17x Faster Large Lists

Swifty Team Feb 19, 2026 3 min read

Performance is a feature. When a list view takes three seconds to load, every navigation to that view takes three seconds away from productive work. For teams that navigate lists dozens of times per day — order queues, customer lists, inventory views — the accumulated cost is significant.

A 17x improvement in large list performance is not an incremental optimization. It's a qualitative change in how the platform feels to use.

What Changed

Large list performance was bottlenecked by two compounding problems: the query that fetched records was doing more work than necessary, and the data being transmitted to the browser included fields that weren't visible in the current column configuration.

The optimization addressed both. Query planning was improved to fetch only what the current view needs — the columns selected by the user, plus sort and filter fields. Data transmission was reduced by stripping fields excluded from the current view before sending the response.

The result is smaller queries, smaller responses, and faster rendering — the three factors that determine how quickly a list appears after you navigate to it.

Numbers in Context

A list of 5,000 records with 8 visible columns previously took approximately 2.8 seconds to load. After optimization, the same view loads in under 170 milliseconds.
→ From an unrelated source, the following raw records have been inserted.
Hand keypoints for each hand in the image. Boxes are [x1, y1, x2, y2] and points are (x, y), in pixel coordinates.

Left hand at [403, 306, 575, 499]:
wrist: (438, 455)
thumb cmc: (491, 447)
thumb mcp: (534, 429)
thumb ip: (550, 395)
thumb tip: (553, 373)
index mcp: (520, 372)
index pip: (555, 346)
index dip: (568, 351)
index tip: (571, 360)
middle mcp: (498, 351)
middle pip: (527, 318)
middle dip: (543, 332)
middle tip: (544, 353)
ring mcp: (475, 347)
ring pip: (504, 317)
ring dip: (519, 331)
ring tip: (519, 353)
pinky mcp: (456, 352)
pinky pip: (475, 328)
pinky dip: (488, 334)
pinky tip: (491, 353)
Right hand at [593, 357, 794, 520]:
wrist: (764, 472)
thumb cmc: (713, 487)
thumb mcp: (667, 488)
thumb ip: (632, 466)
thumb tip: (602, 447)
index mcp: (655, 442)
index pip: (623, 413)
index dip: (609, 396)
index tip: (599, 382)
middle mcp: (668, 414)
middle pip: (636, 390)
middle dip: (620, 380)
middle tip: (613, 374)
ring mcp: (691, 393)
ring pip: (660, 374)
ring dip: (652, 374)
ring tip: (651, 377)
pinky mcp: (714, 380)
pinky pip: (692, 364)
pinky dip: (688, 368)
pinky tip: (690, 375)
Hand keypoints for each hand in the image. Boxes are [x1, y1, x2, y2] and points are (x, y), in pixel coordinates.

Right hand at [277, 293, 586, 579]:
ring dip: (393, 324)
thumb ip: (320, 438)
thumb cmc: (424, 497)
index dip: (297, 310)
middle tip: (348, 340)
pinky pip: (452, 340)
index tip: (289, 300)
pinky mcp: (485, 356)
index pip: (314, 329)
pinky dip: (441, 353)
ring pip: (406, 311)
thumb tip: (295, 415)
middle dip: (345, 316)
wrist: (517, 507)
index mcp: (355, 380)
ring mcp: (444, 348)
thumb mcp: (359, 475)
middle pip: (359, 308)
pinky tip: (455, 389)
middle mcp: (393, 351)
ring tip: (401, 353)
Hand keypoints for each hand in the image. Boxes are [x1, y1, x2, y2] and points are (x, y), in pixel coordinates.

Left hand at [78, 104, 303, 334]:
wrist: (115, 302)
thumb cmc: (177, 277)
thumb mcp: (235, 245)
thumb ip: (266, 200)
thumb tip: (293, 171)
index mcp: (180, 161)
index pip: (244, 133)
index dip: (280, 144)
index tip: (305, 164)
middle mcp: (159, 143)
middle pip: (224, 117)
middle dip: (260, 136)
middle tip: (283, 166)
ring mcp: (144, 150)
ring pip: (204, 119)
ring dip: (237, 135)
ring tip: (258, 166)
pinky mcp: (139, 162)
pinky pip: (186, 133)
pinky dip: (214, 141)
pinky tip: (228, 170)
That's not a perceived improvement from better caching or loading indicators. The data arrives faster. The list renders faster. The improvement is real and measurable.

Consistent Across Volume

The optimization scales. A 500-record list improves proportionally. A 50,000-record list (which renders paginated, but still requires counting and fetching the right page) improves proportionally.

Volume isn't the exception case. For operations with large datasets — high-volume order management, large customer bases, comprehensive inventory — performance at scale is the daily reality, not a stress test scenario.

The Downstream Effects

Faster lists change behavior. Teams that avoided navigating to large lists because they were slow now navigate to them freely. Reports that needed to be run as background jobs because viewing them interactively was impractical are now usable in real time.

When the tool gets out of the way, work moves faster. The 17x improvement is a number; the actual impact is less friction, more flow, and time returned to the team.